Power-sharing formula: PPP forms team to woo MQM into alliance

Junior partner to be offered six to seven ministries and assurances on the local government system.

Junior partner to be offered six to seven ministries and assurances on the local government system.

KARACHI:


The Pakistan Peoples Party (PPP) has formally invited the Muttahida Qaumi Movement to renew their alliance in Sindh and offered to address its ex-ally’s main sticking point: local government.


A party panel comprising Makhdoom Amin Fahim, Khursheed Shah and Qaim Ali Shah will flesh out a power sharing agreement. Committee members are due to meet representatives of their former ally following President Asif Ali Zardari’ s arrival in Karachi this week.

In the aftermath of the May 11 polls, the PPP suffered a resounding defeat at the centre, but managed to retain its position as the largest party in Sindh by winning a simple majority.

Sources within the PPP told The Express Tribune that a power sharing formula would be finalised and MQM would be given a firm assurance on the local government system. “The PPP will retain around a dozen portfolios but will allocate six to seven ministries to the MQM,” said a senior PPP leader.

Sources said that the MQM is expected to retain ministries that were held by the party during the last term. “Altaf Hussain and President Zardari have talked to each other on the issue and the committee will carve out a power-sharing deal,” said a PPP leader on the condition of anonymity.


Commenting on the prospects of a future alliance, MQM leader Wasim Aftab said, “We have not received any invitation from the PPP and it would be premature to comment whether we are going to join the coalition government.

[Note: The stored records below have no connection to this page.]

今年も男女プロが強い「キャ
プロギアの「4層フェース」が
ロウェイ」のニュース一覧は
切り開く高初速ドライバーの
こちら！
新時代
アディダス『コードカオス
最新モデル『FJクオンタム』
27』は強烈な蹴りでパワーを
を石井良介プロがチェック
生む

Aftab, however, said his party would welcome any such overture from the PPP as it believed in dialogue.

PPP Parliamentarians chief Makhdoom Amin Fahim insisted that his party had invited the MQM to join the new provincial set-up. “Both the PPP and the MQM have delivered in the past five years and that is why the people have given them a mandate.”

“We have worked in a friendly environment and will continue to do so for the next five years,” he said adding that the PPP and the MQM would enter into negotiations soon to form the government.

Meanwhile, leaders of the Pakistan Muslim League-Functional said that though they had not decided to form an alliance with the PPP, they would prefer to sit on the opposition benches. “Everything is possible in politics, but neither has the PPP invited us nor is the PML-F willing to join the Sindh government,” said Kashif Nizami, the party’s chief organiser.

Sources privy to the development said a meeting was held between PML-F chief Pir Pagara and PTI vice-chairman Shah Mehmood Qureshi. Both the parties have decided to back each other on the opposition benches.

Published in The Express Tribune, May 24th, 2013.